For that matter, how much more intense can a raging, out-of-control fire consuming hundreds of thousands of acres of forest get?
Friederike Otto, co-founder of something called the World Weather Attribution initiative (and senior lecturer at the Grantham Institute in the UK!) issued this dubious statement:
"Until we stop burning fossil fuels the number of wildfires will continue to increase, burning larger areas for longer periods of time."
Ah, there it is! Fossil fuels bad.
The CNN piece referenced Kira Hoffman, a fire ecologist at the University of British Columbia and the Bulkley Valley Research Centre, who averred that there are many factors that contribute to extreme wildfire seasons, including logging and abandoning Indigenous fire stewardship techniques. (Guess we have to capitalize the ‘I’ in Indigenous.)
Sorry, Kira, not buying that one. Logging removes trees. Oddly enough, things that aren’t there don’t burn. And what the hell is “Indigenous fire stewardship?” I have respect for Indigenous peoples and a love for trees, but, seriously, come on!
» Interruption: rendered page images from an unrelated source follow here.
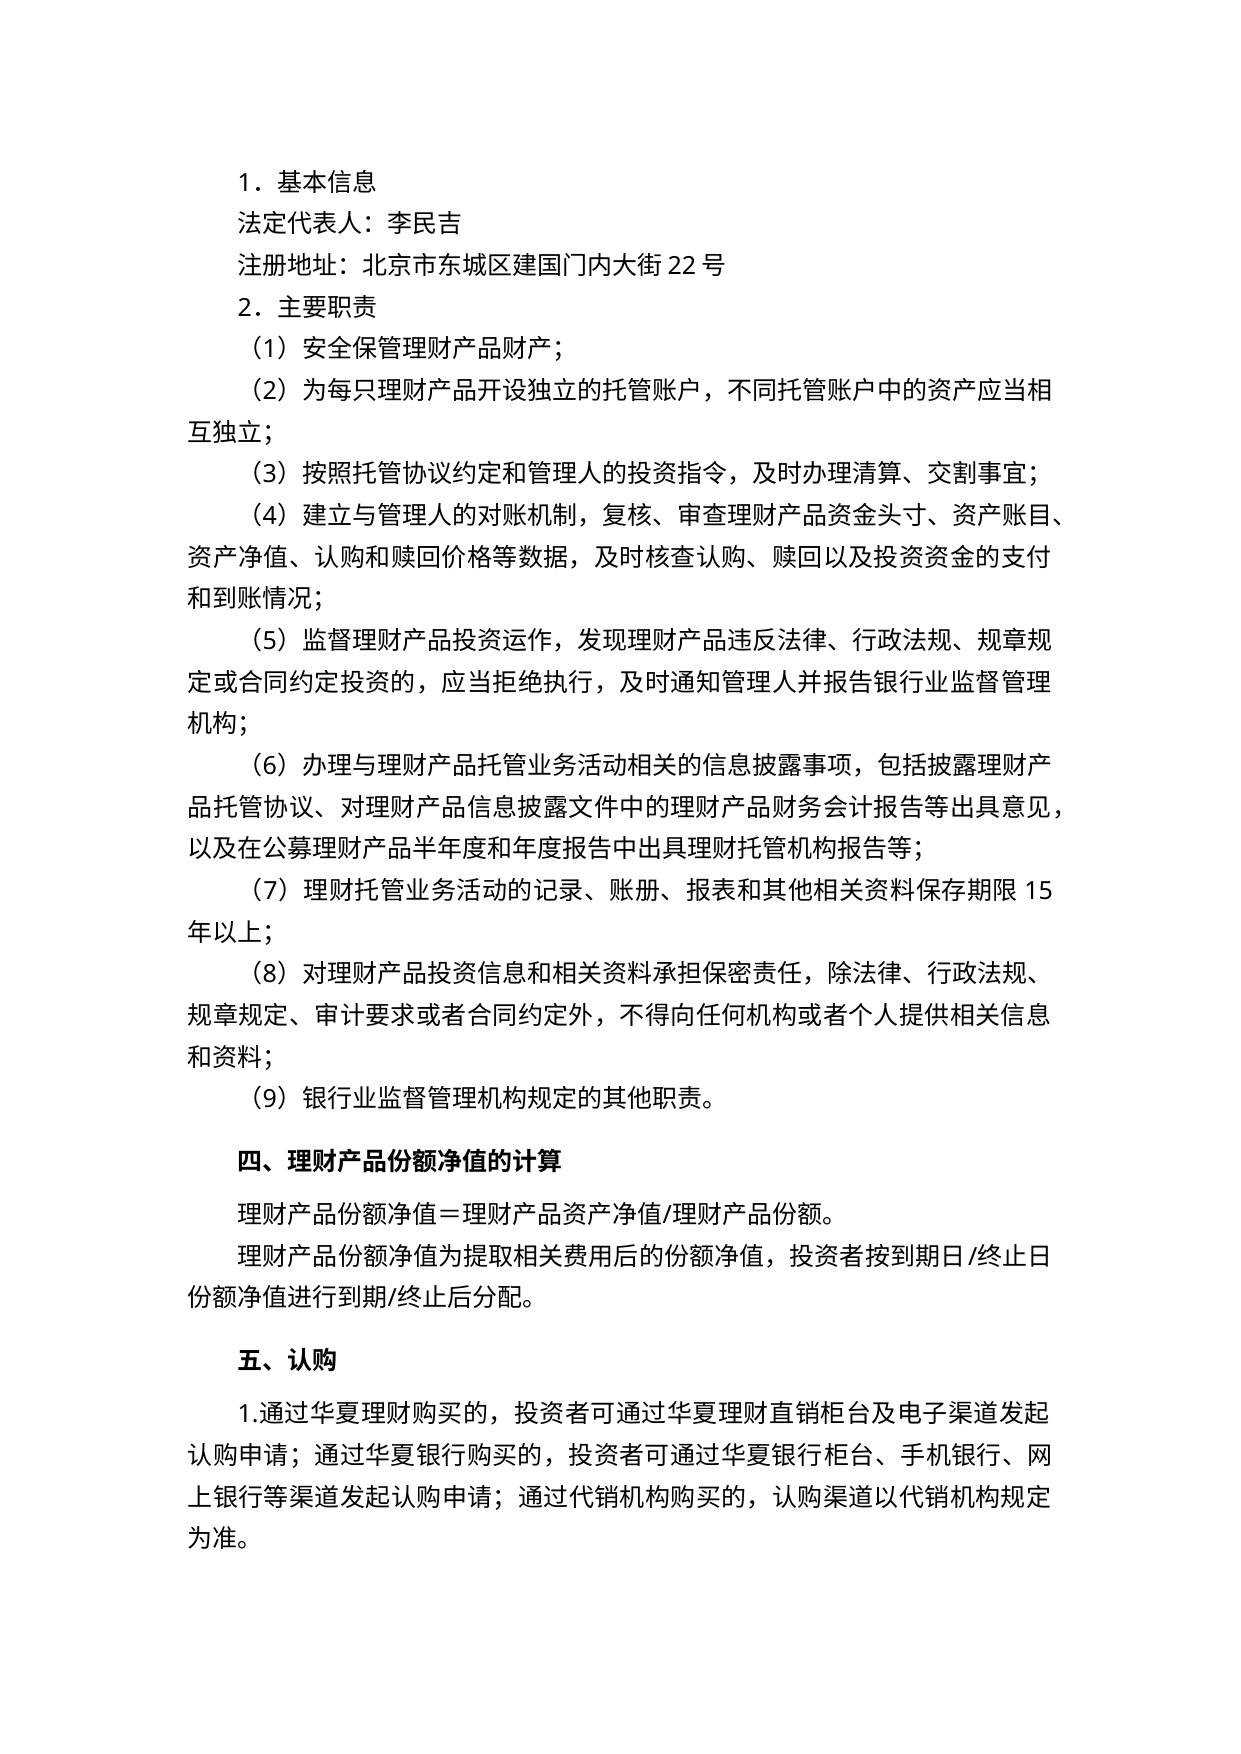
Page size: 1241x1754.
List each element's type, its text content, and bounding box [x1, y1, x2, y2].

text 理财产品份额净值＝理财产品资产净值/理财产品份额。 [187, 1194, 1053, 1231]
text （1）安全保管理财产品财产； [187, 329, 1053, 365]
text （3）按照托管协议约定和管理人的投资指令，及时办理清算、交割事宜； [187, 454, 1053, 490]
text 四、理财产品份额净值的计算 [187, 1137, 1053, 1178]
text 理财产品份额净值为提取相关费用后的份额净值，投资者按到期日/终止日份额净值进行到期/终止后分配。 [187, 1236, 1053, 1314]
text （9）银行业监督管理机构规定的其他职责。 [187, 1079, 1053, 1115]
text 2．主要职责 [187, 287, 1053, 323]
text 法定代表人：李民吉 [187, 204, 1053, 240]
text （4）建立与管理人的对账机制，复核、审查理财产品资金头寸、资产账目、资产净值、认购和赎回价格等数据，及时核查认购、赎回以及投资资金的支付和到账情况； [187, 495, 1053, 615]
text 1．基本信息 [187, 162, 1053, 198]
text （5）监督理财产品投资运作，发现理财产品违反法律、行政法规、规章规定或合同约定投资的，应当拒绝执行，及时通知管理人并报告银行业监督管理机构； [187, 620, 1053, 740]
text （6）办理与理财产品托管业务活动相关的信息披露事项，包括披露理财产品托管协议、对理财产品信息披露文件中的理财产品财务会计报告等出具意见，以及在公募理财产品半年度和年度报告中出具理财托管机构报告等； [187, 745, 1053, 865]
text 注册地址：北京市东城区建国门内大街22号 [187, 245, 1053, 282]
text 1.通过华夏理财购买的，投资者可通过华夏理财直销柜台及电子渠道发起认购申请；通过华夏银行购买的，投资者可通过华夏银行柜台、手机银行、网上银行等渠道发起认购申请；通过代销机构购买的，认购渠道以代销机构规定为准。 [187, 1394, 1053, 1555]
text 五、认购 [187, 1336, 1053, 1377]
text （2）为每只理财产品开设独立的托管账户，不同托管账户中的资产应当相互独立； [187, 370, 1053, 448]
text （7）理财托管业务活动的记录、账册、报表和其他相关资料保存期限15年以上； [187, 870, 1053, 948]
text （8）对理财产品投资信息和相关资料承担保密责任，除法律、行政法规、规章规定、审计要求或者合同约定外，不得向任何机构或者个人提供相关信息和资料； [187, 954, 1053, 1073]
Many of the fires are at least partially the result of leaving too much deadwood and flammable material on forest floors, usually due to ‘environmentalists’ wishes. Of course, more folks live in more areas, and fire detection and reporting are better than in prior eras, too. And, at least in the case of Canada, one gets the impression that an all-out effort to contain these conflagrations hasn’t been made…possibly to drive home the point that global warming is going to be the death of us all, and sooner rather than later. (It wouldn’t stun me if some of the fires were set by those with an agenda.)
A recent study by Danish author and academic Bjorn Lomborg, published in the Wall Street Journal, illustrated a vast disparity between the actual number of wildfires and the attention given them by the mainstream media and politicians.
Lomborg asserted: ‘Climate change hasn’t set the world on fire. It turns out the percentage of the globe that burns each year has been declining since 2001.’
Yet, despite that inconvenient truth, the mainstream media-- and many politicians—insist that there are ever more fires as a direct result of ‘climate change.’ In furtherance of their agenda, reporting on ‘climate change’ has increased by 400% between 2010 and 2020.
We know for a fact that many of the previous Canadian wildfires were deliberately set by arsonists. So, instead of reflexively blaming logging — and oil and gas companies -- for the fires, let’s seek the truth.
I am on vacation in a remote, undisclosed location in northern Minnesota as I write this. The smoke is noticeable, tangible. And I have asthma, so, to use a favorite phrase of progressives, I may be ‘disproportionately affected’ by these wildfires.
I am not a fan of blowing smoke, whether it comes from Canada … or progressive politicians with an agenda.